Text by Daniel Ng + Wong Chun Kit

While the veracity of Old Changi Hospital's reputation as a haunted site is debatable, the hardships and ills endured by British troops within its walls were factually documented. With this baggage, the colonial building has struggled to reinvent itself, remaining unoccupied for 17 years, only recently reincarnated as a boutique hotel.

Changi Hospital in 1964 (Photo source: Nigel Williams)

Old Changi Hospital, located along Halton Road was constructed by British forces in the 1930s as part of the RAF Changi military base. These premises were vacated in 1997 after Changi Hospital merged with Toa Payoh Hospital to form Changi General Hospital.

1965 map of RAF Changi

It was first commissioned and named the Royal Air Force (RAF) Hospital in 1935 to serve the Royal Engineers in Kitchener Barracks, the Royal Artillery in Robert Barracks and the Gordon Highlanders in Selarang Camp.

Operating theatre, Changi by war artist Murray Griffin

During the Japanese Occupation, Changi was a major holding area for the military prisoners of war to roam about during the first few weeks, until the Japanese imposed movement restrictions on the troops on 12th March 1942. The concentration camps demanded the small hospital to serve more than 50,000 prisoners, including captured Allied troops. The hospital did not have the facilities to accommodate the overwhelming demand, and was thus relocated to the nearby Roberts Barracks during the war years.

The hospital was shifted back to its initial site after the Occupation.

After the war, the Commonwealth force comprising of soldiers from Australia, New Zealand and the United Kingdom (ANZUK) was formed and given control of the hospital. It was then renamed ANZUK Hospital. In 1975, ANZUK was disbanded and the hospital was renamed the United Kingdom (UK) Military Hospital.

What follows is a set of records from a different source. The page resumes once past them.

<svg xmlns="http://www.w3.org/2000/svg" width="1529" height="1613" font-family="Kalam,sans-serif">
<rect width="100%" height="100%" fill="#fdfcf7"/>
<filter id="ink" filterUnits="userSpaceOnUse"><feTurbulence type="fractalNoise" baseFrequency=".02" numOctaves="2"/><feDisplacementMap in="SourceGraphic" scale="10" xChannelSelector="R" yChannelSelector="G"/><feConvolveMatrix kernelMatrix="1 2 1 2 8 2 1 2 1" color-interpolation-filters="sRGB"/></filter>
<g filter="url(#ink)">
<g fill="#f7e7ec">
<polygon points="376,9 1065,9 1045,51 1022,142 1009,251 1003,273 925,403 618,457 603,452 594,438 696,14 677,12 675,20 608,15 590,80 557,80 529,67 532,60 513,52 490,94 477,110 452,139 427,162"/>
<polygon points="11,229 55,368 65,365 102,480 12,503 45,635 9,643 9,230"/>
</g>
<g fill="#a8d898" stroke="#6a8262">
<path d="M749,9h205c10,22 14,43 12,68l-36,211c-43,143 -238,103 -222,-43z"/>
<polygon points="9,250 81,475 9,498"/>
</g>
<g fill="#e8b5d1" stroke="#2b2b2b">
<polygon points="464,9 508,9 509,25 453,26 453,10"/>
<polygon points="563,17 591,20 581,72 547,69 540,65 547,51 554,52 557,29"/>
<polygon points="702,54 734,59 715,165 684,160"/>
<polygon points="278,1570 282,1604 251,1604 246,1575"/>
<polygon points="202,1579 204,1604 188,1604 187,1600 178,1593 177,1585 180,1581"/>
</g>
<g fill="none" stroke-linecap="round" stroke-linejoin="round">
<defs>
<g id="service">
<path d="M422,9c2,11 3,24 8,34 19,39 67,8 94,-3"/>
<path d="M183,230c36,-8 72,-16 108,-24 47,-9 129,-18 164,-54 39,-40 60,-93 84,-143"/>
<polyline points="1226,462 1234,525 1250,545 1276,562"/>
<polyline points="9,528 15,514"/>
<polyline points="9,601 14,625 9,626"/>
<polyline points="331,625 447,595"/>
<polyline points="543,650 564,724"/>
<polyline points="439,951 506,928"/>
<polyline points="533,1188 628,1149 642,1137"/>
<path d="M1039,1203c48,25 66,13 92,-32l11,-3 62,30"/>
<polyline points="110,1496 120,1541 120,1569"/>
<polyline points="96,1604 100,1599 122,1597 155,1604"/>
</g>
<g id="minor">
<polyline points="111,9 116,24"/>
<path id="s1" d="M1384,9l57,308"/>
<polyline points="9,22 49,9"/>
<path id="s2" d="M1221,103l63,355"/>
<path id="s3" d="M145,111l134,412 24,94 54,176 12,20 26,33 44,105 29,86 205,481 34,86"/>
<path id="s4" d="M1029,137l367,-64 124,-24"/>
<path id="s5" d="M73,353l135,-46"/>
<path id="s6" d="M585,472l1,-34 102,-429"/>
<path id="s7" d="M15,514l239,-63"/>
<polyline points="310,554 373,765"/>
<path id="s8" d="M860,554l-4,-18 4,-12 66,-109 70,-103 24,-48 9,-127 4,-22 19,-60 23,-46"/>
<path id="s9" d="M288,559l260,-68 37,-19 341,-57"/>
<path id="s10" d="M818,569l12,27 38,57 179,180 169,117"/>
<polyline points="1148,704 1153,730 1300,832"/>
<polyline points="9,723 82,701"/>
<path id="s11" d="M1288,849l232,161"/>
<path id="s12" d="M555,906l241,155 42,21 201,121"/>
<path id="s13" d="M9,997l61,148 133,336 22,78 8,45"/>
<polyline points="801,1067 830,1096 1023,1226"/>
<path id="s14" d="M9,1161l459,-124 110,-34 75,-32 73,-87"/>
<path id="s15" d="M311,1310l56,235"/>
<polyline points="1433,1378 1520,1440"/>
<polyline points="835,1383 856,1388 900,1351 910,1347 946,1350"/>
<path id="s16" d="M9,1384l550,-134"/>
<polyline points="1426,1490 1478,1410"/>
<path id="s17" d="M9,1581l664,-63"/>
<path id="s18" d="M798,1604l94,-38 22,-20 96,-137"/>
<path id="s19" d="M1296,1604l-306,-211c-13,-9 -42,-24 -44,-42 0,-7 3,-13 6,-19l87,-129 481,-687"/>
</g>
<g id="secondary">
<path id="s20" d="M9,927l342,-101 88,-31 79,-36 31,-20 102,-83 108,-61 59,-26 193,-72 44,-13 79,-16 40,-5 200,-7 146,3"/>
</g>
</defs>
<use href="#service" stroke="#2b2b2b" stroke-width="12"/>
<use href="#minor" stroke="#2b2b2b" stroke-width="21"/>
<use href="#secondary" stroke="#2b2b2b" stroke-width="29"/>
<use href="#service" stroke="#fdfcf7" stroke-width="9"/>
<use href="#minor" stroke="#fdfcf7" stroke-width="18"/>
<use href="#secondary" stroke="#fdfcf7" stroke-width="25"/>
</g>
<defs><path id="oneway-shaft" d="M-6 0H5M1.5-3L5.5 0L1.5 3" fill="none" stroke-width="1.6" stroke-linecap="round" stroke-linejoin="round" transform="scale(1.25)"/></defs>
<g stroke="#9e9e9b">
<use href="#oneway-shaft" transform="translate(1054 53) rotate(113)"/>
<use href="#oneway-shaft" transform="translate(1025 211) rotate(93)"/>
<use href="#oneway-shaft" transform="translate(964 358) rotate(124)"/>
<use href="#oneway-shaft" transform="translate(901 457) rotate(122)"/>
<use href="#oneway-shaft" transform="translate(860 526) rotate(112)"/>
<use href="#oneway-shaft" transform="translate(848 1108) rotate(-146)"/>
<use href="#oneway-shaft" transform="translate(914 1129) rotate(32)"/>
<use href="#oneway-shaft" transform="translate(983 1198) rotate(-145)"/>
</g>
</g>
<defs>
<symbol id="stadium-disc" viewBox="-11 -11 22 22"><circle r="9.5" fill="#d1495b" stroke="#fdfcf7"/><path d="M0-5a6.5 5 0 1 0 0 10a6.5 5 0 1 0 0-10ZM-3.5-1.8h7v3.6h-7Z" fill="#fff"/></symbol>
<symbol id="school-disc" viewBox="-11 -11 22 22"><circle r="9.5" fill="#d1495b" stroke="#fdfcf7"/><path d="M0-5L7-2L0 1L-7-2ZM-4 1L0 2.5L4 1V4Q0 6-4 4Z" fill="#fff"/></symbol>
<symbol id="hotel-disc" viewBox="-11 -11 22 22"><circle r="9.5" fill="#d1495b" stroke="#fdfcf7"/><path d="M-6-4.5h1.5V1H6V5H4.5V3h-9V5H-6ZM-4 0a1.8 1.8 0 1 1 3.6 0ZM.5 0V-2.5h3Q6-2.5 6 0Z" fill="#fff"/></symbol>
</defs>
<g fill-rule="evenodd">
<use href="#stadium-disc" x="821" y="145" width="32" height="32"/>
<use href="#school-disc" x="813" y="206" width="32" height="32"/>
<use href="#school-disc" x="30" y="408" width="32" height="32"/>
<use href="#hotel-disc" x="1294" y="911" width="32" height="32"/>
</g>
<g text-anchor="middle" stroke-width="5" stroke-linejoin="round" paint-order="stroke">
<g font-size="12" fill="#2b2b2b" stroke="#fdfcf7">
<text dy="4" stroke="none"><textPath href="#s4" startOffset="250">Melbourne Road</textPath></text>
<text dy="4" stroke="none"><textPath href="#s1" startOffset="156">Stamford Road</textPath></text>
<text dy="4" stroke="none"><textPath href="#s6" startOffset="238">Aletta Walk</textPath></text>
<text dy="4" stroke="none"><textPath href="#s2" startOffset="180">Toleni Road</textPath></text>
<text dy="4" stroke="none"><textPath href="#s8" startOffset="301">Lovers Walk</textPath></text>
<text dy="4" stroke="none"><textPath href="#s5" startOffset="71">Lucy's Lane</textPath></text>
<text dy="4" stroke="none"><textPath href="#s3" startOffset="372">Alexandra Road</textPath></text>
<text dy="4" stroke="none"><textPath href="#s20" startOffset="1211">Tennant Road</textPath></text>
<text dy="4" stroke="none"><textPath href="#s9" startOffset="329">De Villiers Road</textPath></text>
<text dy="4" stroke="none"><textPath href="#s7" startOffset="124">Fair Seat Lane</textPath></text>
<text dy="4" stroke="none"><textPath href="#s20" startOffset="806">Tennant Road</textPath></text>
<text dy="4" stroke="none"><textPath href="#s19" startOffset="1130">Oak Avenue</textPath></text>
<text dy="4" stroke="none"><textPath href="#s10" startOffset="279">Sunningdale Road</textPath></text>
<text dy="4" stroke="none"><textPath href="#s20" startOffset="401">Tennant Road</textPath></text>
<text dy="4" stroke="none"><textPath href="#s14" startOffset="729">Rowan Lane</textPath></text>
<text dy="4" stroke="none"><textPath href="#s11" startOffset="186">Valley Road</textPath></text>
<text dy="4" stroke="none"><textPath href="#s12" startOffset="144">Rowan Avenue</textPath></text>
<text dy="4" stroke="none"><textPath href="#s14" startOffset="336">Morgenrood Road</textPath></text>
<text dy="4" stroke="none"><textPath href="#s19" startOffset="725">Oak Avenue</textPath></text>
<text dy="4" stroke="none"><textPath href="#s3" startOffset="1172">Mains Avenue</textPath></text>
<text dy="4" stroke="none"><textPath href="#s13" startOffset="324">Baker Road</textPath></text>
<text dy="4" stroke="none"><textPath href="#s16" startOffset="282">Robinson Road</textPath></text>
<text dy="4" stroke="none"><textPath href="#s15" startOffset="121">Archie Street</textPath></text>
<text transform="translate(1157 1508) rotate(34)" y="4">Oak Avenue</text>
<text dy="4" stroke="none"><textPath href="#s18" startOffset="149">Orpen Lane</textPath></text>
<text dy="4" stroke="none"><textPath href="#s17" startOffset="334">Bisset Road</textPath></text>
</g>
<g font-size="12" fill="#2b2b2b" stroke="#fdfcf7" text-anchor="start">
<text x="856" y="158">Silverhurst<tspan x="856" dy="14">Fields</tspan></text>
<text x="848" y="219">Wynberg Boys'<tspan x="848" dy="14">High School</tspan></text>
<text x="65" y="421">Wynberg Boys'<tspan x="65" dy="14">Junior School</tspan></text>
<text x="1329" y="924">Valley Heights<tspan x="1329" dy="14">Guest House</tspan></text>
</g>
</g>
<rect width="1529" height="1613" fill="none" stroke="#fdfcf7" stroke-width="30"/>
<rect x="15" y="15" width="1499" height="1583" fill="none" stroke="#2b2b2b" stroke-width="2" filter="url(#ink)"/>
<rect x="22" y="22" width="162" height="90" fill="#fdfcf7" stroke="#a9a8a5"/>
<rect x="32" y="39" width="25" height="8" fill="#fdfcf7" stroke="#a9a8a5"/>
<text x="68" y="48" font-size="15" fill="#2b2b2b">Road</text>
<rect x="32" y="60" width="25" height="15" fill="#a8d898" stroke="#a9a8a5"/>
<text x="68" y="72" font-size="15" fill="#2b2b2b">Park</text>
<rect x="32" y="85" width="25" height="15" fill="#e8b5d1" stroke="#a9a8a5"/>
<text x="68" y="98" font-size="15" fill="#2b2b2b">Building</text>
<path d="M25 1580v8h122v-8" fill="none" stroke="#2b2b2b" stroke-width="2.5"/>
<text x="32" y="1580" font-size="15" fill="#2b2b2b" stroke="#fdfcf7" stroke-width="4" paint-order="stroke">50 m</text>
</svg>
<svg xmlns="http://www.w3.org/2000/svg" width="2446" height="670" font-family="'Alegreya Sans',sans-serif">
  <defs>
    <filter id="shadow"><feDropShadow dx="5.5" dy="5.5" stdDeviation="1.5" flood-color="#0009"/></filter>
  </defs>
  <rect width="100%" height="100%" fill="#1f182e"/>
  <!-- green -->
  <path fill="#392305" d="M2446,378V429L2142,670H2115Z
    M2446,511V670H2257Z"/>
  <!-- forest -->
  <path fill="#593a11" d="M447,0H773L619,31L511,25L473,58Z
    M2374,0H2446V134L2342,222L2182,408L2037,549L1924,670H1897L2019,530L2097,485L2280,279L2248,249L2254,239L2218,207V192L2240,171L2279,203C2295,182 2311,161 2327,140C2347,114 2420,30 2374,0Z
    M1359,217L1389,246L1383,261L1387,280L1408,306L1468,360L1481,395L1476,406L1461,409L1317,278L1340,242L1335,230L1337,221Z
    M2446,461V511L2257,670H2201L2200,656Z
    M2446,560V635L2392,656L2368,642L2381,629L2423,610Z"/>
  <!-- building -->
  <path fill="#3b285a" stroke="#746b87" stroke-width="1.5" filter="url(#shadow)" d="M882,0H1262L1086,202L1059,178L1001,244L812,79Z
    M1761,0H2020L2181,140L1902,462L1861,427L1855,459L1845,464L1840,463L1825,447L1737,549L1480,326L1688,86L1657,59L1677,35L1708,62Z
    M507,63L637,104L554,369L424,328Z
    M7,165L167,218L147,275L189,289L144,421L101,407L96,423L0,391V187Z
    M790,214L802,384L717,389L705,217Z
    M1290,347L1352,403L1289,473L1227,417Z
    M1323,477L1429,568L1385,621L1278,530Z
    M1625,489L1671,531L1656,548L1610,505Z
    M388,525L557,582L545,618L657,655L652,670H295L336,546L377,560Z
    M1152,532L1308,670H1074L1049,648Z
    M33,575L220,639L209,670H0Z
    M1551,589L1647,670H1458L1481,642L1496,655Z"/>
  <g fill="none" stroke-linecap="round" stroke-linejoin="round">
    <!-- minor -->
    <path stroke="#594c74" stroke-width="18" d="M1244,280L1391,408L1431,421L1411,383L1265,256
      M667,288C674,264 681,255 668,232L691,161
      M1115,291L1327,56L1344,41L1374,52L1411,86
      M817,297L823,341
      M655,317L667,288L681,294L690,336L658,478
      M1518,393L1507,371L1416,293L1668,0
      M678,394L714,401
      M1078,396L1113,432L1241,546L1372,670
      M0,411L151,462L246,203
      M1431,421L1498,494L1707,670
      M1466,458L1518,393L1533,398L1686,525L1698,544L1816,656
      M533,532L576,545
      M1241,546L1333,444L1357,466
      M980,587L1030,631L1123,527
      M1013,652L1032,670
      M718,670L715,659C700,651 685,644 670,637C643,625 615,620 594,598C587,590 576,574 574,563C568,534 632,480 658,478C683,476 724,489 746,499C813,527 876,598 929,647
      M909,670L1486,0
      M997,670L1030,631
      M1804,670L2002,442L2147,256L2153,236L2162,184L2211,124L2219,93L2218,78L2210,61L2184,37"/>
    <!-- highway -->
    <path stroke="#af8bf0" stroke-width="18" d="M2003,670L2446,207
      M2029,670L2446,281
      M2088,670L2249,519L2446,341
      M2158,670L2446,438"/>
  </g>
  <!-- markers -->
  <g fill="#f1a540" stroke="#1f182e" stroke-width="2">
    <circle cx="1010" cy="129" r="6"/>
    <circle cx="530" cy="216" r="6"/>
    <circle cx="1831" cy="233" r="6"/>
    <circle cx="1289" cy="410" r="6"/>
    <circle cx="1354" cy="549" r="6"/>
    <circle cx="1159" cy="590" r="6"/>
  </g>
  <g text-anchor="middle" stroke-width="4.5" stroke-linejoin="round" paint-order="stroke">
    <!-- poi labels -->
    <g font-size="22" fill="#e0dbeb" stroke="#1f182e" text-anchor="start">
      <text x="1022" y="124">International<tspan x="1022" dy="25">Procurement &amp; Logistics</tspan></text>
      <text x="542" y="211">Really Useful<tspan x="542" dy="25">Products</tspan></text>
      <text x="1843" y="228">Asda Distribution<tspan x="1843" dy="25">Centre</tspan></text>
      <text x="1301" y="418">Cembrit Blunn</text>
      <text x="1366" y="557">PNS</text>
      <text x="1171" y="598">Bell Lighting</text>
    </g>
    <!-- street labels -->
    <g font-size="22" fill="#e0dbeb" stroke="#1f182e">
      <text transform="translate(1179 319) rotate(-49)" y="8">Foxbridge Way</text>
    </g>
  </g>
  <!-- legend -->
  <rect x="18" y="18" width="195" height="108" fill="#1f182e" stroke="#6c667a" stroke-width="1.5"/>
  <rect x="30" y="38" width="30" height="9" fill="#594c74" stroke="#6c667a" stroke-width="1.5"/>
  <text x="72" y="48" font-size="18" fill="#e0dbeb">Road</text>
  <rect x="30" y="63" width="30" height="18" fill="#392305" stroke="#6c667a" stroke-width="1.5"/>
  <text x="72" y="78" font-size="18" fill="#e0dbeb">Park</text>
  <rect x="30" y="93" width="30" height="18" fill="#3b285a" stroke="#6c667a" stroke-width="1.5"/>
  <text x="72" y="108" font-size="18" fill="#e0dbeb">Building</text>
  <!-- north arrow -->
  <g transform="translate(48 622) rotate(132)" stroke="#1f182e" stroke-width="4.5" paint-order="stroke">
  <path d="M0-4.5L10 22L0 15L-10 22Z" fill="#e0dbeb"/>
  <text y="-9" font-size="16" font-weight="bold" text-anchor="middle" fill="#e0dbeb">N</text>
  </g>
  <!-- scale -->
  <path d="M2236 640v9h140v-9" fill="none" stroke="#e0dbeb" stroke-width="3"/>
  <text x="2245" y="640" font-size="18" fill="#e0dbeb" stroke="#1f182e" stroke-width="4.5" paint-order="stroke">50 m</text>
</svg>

Old Changi Hospital driveway in 2014

Upon the withdrawal of Commonwealth forces from Singapore, the hospital was handed over to the Singapore government. Renamed Singapore Armed Forces (SAF) Hospital, it provided free medical care for SAF personnel and their immediate family members. Medical services were extended to the general public at the same rates as government hospitals.

Old Changi Hospital abandoned in 2002

SAF Hospital was passed on to the Ministry of Health, which combined it with Changi Chalet Hospital, previously converted from a British club in 1976. The two compounds formed Changi Hospital. The separate blocks posed a challenge for staff moving from one to the other due to the 10-minute journey, which meant critical services had to be present at each blocks.

Old Changi Hospital empty corridor

Changi Hospital combined with Toa Payoh Hospital to form a new hospital in Simei named Changi General Hospital in 1997. The vacated site was used for filming local films and television dramas once they became available for short-term rental from the Singapore Land Authority. Local dramas were filmed there, including Growing Up, Incredible Tales and Crime Hunters, for its rustic colonial architecture and eerie nature.

Old Changi Hospital abandoned offices in 2002

In 2006, the Singapore Land Authority put up the site for commercial lease for a long term development of the site. The tender was won by Bestway Properties, which proposed to build a luxurious spa-resort by the first half of 2008. However, the project did not materialize and the site remained vacant. The three year leased expired in 2010, and was returned to the state.

In December 2014, the premises were finally wholly rebranded as boutique hotel, Raintr33.